### Page excerpt ###

It's not really like multi-link rear camber where the negative increases a dramatic amount as you drop it more.....but yes, it allows you to add negative camber up front which is great for wheel fitment too. With the front suspension's geometry, the camber changes a very small amount through the suspensions travel. By sliding the plate (and then tightening the set screws) you are able to alter the mounting location of the top of the strut which obviously alters the angle(camber) of the strut. On FWD cars, you'd be amazed at the handling improvement a little negative camber up front will get you.....http://****************.com/smile/emthup.gif 
The only issue I forsee with major negative camber up front (I plan on getting them too for the extra drop) is the clearance of the front bags in the shock tower. You VW guys might have more room than the cars I'm used to.....but generally there isn't much room for negative camber on large diameter springs or 5.5" diameter bags. May be a non-issue if you have a bunch of room between the bag and the inside of the strut tower. 


_Modified by Retromini at 6:49 AM 7-5-2008_


----------



## CapeGLS (Aug 3, 2002)

*Re: FV-QR (Retromini)*

I am going with some plates soon. I will probably order the ground controlls!


----------



## tmvw (Jan 14, 2008)

*Re: FV-QR (Retromini)*


_Quote, originally posted by *Retromini* »_
The only issue I forsee with major negative camber up front (I plan on getting them too for the extra drop) is the clearance of the front bags in the shock tower. You VW guys might have more room than the cars I'm used to.....but generally there isn't much room for negative camber on large diameter springs or 5.5" diameter bags. May be a non-issue if you have a bunch of room between the bag and the inside of the strut tower. 
\

mk4 wheels and spindles move together, so it won't change the clearance for the bags whatsoever. the very little negative camber you're going to get from these plates will in turn basically be the spindle (strut basically) moving in.


----------



## Larry Appleton (Jan 19, 2007)

*Re: FV-QR (tmvw)*


_Quote, originally posted by *tmvw* »_
mk4 wheels and spindles move together, so it won't change the clearance for the bags whatsoever. the very little negative camber you're going to get from these plates will in turn basically be the spindle (strut basically) moving in.

http://****************.com/smile/emthup.gif


----------



## Retromini (Nov 7, 2004)

*Re: FV-QR (tmvw)*


_Quote, originally posted by *tmvw* »_
mk4 wheels and spindles move together, so it won't change the clearance for the bags whatsoever. the very little negative camber you're going to get from these plates will in turn basically be the spindle (strut basically) moving in.

### Data extract ###

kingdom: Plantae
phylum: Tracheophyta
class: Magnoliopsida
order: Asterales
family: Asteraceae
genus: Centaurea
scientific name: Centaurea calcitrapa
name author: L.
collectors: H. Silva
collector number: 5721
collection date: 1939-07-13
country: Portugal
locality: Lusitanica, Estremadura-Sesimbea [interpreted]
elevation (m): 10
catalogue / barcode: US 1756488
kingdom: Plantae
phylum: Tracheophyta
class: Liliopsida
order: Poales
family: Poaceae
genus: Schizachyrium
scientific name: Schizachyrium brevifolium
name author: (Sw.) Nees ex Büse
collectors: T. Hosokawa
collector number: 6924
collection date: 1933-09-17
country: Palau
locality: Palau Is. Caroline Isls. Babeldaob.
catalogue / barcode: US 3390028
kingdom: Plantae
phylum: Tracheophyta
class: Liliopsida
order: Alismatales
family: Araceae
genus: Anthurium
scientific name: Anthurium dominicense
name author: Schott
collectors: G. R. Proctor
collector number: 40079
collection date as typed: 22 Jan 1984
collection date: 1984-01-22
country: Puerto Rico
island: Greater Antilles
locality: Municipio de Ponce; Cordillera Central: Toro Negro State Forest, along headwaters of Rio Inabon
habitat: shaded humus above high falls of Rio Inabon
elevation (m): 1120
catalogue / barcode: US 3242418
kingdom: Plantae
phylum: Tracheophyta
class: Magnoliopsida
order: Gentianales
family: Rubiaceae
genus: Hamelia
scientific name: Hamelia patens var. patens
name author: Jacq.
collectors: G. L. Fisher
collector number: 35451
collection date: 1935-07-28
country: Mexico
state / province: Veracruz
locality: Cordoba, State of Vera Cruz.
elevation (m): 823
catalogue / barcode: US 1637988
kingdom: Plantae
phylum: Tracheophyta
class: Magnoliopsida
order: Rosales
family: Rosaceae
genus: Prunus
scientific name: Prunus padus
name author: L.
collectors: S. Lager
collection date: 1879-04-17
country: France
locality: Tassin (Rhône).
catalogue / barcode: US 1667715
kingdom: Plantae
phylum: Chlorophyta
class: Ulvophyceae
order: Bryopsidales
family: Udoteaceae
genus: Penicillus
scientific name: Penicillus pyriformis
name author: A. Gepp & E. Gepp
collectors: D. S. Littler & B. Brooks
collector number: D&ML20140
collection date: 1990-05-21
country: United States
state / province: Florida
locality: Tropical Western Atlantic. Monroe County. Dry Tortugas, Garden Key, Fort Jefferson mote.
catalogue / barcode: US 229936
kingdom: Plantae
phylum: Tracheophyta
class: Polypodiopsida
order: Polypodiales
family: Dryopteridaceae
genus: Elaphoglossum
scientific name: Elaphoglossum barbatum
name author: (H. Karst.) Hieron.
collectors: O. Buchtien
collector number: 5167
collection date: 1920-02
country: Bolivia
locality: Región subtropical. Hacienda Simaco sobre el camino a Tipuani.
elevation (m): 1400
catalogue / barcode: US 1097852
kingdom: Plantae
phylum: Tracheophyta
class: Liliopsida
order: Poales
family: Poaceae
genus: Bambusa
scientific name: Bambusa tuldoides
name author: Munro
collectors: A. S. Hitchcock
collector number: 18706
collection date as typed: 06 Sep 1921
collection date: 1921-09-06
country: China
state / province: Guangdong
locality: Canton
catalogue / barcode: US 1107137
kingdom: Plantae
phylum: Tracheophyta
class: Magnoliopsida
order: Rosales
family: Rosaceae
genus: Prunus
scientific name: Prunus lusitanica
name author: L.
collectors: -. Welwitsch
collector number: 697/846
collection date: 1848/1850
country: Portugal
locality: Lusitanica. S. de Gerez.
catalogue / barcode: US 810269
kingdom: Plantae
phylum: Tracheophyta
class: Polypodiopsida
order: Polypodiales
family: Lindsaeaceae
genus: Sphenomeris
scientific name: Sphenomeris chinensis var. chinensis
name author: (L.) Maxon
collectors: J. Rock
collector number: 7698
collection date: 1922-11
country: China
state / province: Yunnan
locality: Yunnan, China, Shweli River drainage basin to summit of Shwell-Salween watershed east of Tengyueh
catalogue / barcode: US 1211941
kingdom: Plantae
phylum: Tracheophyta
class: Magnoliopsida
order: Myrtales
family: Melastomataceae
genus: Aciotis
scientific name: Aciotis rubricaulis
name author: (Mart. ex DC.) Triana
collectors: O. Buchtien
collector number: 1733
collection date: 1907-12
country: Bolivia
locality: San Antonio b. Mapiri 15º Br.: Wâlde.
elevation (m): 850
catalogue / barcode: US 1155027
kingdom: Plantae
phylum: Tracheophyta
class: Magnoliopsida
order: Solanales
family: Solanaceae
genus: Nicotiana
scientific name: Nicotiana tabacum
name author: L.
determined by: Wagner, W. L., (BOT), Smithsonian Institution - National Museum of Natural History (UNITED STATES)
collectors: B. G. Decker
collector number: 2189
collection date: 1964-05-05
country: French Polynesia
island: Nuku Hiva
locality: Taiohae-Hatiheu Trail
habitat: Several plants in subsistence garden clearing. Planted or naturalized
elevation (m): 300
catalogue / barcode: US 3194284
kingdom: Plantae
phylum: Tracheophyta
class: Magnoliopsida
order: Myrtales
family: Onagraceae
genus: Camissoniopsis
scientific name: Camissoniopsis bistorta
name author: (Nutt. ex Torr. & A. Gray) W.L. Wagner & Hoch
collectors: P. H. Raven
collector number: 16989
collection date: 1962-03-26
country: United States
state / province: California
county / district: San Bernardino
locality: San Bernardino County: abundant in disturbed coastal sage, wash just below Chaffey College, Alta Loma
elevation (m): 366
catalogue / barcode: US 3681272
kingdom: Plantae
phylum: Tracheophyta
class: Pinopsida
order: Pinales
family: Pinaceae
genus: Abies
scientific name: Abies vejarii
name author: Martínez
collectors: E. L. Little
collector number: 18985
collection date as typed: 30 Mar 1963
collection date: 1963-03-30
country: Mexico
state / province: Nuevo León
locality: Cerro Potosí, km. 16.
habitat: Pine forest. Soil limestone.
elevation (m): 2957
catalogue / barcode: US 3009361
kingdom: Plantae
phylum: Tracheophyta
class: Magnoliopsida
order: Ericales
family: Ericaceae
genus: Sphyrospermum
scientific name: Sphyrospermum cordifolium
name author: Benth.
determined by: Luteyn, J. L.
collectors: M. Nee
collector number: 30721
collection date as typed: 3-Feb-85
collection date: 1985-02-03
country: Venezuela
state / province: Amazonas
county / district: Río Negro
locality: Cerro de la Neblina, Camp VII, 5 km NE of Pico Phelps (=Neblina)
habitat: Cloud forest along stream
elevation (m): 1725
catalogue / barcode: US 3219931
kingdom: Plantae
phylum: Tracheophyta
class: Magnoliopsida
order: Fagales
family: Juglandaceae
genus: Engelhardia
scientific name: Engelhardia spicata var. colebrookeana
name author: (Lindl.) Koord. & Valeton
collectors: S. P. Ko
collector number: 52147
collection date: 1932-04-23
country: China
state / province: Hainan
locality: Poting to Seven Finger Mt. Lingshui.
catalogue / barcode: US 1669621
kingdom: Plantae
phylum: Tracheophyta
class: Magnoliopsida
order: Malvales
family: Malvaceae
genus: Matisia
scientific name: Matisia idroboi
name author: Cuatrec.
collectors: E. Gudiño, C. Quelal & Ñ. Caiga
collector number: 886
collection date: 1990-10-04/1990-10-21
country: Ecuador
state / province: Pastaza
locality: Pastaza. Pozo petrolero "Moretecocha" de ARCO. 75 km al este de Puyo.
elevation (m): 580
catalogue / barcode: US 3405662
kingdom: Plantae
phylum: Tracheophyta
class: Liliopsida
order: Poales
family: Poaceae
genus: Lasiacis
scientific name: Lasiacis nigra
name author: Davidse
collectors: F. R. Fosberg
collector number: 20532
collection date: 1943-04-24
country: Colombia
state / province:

###

** What you need to do **
In the forum thread about camber plates, what does sliding the plate change, according to the first post?

** Response for this exercise **
It changes the mounting location of the top of the strut, which changes the strut's angle (camber).